## Task prompt
State the number of lines in the records that contain "Point", with no other words.

## Records provided
++++++++
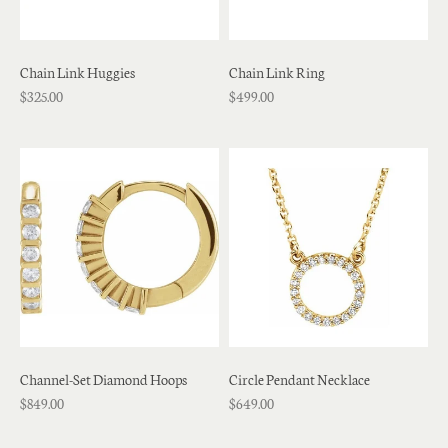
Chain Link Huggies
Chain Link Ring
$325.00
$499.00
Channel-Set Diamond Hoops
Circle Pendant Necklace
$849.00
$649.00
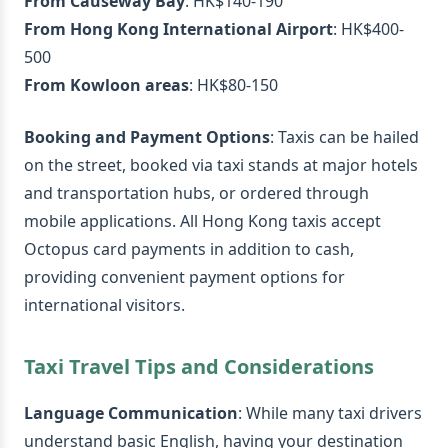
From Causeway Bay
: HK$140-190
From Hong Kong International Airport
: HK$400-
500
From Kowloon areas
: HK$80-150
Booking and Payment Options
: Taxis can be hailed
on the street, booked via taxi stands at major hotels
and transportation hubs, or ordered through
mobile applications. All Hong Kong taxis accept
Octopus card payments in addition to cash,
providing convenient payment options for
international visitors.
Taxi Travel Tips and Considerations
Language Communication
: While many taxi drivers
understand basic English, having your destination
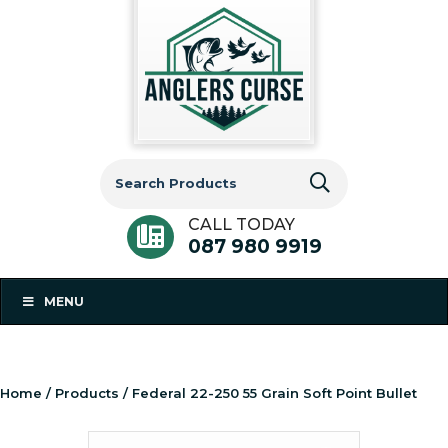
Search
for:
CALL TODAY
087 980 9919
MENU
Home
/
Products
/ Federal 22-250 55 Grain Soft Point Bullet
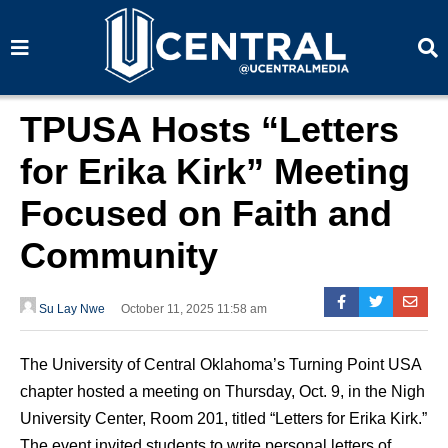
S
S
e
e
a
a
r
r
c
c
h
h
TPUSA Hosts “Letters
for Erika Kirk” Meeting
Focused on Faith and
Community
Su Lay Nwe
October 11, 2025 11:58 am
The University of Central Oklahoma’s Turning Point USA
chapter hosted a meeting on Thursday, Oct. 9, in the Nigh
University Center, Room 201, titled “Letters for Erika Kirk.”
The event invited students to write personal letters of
++++++++
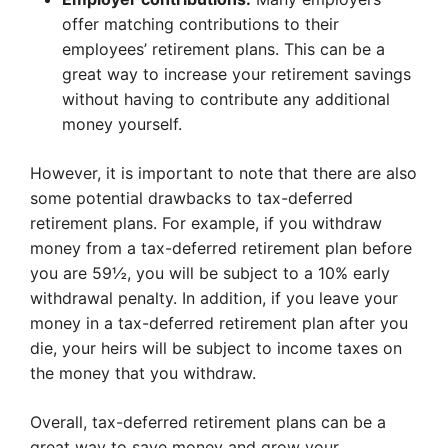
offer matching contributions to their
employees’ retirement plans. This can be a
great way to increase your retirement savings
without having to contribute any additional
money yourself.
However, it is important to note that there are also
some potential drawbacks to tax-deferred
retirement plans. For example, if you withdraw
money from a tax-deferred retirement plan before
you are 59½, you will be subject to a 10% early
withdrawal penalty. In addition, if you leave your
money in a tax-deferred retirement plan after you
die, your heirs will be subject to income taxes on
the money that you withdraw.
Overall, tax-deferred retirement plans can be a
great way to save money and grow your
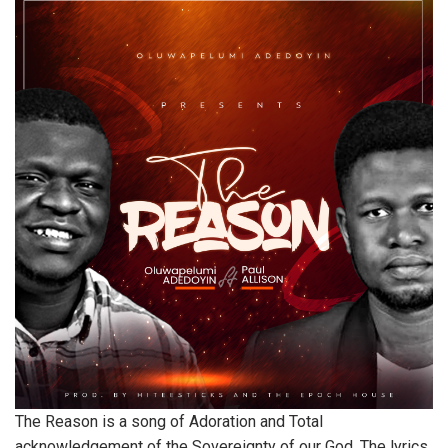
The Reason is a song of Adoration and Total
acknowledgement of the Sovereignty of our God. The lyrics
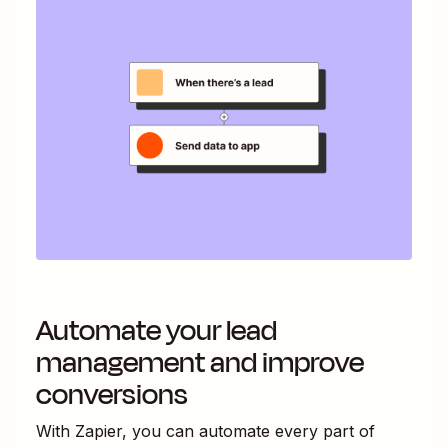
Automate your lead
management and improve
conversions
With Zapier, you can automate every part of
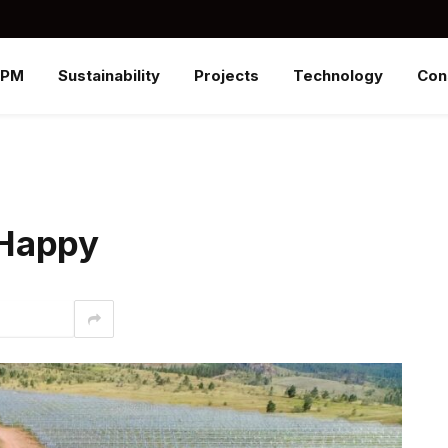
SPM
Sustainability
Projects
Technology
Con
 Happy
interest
++++++++
## Written answer
2